Democratic lawmakers and Gov. Ned Lamont said “no” to many requests for more funds in the new, two-year $43.4 billion state budget approved by the House late Monday.
Nonprofit social service agencies, cities and towns, advocates for smoking cessation programs, and others all got less than they wanted.
But there was plenty to go around for dozens of community-based projects — primarily in the home districts of majority Democratic legislators.
Supporters call this meeting local needs. Critics call it “pork-barrel” spending.
More than $9.4 million is scheduled to be doled out. The recipients range from youth sports leagues to YMCA and 4-H organizations, and from community and cultural centers to churches.
There are grants for a robotics competition and for the Connecticut Writing Project.
A farmers’ market in Ellington, the Women’s Business Development Council in Stamford, the Thames River Heritage Park water taxi in Groton, a nonprofit marine research group on Long Island Sound, and a Hartford Little League program named after Rep. Minnie Gonzalez, D-Hartford, all secured funding.
More than $6 million of the spending over the next two years would be funded out of an “other expenses” account in the Judicial Branch budget.
“I can’t explain it except to say this is the regular course of business for Democrats in the majority,” said House Minority Leader Themis Klarides, R-Derby.
She also chastised Gov.

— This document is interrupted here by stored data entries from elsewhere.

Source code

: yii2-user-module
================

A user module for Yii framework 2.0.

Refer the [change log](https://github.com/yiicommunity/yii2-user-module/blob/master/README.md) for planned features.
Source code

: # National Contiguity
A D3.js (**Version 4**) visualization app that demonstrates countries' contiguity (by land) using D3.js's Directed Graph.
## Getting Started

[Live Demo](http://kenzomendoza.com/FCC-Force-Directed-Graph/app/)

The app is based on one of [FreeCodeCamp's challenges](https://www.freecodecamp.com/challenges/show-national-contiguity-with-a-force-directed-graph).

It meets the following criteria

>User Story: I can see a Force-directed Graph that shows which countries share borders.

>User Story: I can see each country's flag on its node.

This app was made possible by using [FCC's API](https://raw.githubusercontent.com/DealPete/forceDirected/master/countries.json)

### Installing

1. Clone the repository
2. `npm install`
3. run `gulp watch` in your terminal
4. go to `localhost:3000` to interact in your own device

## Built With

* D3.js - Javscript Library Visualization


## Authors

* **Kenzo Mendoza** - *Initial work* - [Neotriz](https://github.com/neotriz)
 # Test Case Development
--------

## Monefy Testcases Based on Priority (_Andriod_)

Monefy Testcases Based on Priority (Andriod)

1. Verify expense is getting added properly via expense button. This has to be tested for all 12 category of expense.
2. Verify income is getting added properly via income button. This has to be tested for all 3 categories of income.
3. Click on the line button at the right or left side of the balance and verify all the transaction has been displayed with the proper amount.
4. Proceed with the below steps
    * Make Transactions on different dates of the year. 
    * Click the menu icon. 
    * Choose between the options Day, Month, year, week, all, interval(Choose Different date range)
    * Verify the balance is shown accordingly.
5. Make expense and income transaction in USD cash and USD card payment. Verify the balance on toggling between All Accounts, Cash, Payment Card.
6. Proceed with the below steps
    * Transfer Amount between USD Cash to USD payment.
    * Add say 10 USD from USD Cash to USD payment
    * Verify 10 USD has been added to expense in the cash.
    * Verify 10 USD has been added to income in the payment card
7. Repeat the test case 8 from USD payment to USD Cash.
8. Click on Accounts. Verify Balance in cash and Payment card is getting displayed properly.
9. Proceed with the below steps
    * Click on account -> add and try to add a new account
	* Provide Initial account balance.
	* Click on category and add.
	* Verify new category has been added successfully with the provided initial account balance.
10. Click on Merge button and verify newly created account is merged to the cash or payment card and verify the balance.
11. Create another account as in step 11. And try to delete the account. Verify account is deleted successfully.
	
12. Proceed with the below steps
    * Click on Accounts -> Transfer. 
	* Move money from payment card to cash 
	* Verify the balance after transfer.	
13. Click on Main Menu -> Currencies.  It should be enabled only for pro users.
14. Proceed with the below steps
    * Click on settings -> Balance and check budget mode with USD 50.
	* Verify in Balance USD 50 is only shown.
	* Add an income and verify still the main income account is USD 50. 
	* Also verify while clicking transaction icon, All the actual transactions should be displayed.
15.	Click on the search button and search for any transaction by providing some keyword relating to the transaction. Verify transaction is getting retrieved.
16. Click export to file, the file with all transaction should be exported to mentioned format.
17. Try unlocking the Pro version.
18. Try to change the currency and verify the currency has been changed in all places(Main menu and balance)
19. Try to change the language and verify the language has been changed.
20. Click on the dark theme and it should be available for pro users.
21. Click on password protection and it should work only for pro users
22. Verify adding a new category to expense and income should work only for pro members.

Ned Lamont’s administration for touting a “gimmick-free” budget “that probably has more pork projects than we have ever seen.”
House Speaker Joe Aresimowicz, D-Berlin, said the projects all reflect priorities that Democrats have emphasized for years, including economic development, environmental and agricultural preservation, and youth services.
“In some communities these youth programs we support are the only type of activities the kids have,” Aresimowicz said. “If we can give them a structured environment, they are less likely to find themselves in trouble.”
Rep. Chris Rosario, D-Bridgeport, said he wasn’t sure why the Greek Orthodox Holy Trinity Church in his city was receiving $25,000.
But he said Connecticut’s largest city — and one of its poorest — has leaned increasingly on religious, civic and nonprofit groups as state-sponsored social and health care programs faced cut after cut in the years since the last recession.
“Coming from Bridgeport, we need some wins,” he said. “We’ve been taking it on the chin for generations here.”